== MATERIAL FOR THE TASK ==
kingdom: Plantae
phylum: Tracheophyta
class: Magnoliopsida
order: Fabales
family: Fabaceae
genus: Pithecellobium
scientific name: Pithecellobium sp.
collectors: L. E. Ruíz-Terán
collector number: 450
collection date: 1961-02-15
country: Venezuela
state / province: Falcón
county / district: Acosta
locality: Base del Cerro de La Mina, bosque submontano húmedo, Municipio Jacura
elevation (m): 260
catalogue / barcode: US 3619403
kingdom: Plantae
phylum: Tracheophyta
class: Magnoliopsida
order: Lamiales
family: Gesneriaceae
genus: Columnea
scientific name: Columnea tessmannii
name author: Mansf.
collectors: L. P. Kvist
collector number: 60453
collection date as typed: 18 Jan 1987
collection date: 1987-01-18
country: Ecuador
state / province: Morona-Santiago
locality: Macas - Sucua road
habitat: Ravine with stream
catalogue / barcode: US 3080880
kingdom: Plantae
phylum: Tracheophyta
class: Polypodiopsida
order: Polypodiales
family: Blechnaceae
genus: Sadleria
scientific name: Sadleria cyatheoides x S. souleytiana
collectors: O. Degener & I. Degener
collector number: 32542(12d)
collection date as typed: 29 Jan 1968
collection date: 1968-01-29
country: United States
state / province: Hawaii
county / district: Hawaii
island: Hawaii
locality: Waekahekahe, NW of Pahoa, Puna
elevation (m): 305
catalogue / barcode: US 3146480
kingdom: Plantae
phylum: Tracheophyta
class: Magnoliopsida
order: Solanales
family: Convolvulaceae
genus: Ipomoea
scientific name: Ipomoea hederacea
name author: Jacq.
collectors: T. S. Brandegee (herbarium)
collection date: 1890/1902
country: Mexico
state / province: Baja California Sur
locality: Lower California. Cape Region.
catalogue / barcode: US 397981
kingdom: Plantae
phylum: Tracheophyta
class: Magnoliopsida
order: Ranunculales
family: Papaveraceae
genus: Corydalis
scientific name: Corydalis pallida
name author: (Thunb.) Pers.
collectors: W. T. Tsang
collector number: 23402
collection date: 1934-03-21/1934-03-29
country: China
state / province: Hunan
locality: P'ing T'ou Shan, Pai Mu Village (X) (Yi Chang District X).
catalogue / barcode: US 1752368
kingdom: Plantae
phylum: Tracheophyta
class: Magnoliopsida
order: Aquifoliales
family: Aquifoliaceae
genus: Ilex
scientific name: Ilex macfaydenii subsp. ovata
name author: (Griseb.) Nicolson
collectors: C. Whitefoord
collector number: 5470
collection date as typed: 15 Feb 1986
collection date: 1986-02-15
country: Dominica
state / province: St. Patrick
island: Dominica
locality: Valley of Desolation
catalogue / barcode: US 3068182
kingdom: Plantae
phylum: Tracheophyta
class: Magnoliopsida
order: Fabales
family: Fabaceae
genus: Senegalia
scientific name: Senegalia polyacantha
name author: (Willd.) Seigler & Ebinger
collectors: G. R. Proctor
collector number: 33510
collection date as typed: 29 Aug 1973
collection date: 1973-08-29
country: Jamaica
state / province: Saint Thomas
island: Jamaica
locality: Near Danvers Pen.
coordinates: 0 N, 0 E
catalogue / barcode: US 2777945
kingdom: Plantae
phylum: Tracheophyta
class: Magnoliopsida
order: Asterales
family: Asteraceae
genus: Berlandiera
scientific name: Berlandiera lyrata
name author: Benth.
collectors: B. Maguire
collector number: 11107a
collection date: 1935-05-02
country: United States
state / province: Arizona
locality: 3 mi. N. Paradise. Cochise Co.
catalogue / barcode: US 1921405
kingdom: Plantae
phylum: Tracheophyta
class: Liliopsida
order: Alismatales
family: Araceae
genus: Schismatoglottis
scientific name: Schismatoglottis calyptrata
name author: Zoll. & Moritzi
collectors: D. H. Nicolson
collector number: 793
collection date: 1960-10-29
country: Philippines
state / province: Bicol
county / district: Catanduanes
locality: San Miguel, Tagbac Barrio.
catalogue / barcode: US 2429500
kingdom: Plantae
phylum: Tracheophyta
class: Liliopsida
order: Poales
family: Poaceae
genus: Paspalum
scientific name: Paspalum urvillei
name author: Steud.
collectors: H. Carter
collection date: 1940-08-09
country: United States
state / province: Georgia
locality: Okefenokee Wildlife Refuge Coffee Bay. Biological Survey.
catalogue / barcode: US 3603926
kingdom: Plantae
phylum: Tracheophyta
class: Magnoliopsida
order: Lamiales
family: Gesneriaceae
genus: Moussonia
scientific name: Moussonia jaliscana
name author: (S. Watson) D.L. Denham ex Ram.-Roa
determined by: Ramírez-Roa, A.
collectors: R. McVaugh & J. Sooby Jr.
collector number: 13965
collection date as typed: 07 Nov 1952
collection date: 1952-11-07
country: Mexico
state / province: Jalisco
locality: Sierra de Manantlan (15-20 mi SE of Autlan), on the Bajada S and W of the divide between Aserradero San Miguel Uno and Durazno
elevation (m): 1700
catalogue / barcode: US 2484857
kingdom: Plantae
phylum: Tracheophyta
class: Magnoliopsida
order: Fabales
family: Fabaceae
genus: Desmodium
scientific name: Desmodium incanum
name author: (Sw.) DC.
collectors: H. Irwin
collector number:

== REQUIREMENT ==
Can you render the stretch from the start of the records above through the line containing "elevation (m): 260", inclusive, as a JSON list of strings with one string per line and any blank lines omitted?

== SOLVED PROBLEM ==
[
  "kingdom: Plantae",
  "phylum: Tracheophyta",
  "class: Magnoliopsida",
  "order: Fabales",
  "family: Fabaceae",
  "genus: Pithecellobium",
  "scientific name: Pithecellobium sp.",
  "collectors: L. E. Ruíz-Terán",
  "collector number: 450",
  "collection date: 1961-02-15",
  "country: Venezuela",
  "state / province: Falcón",
  "county / district: Acosta",
  "locality: Base del Cerro de La Mina, bosque submontano húmedo, Municipio Jacura",
  "elevation (m): 260"
]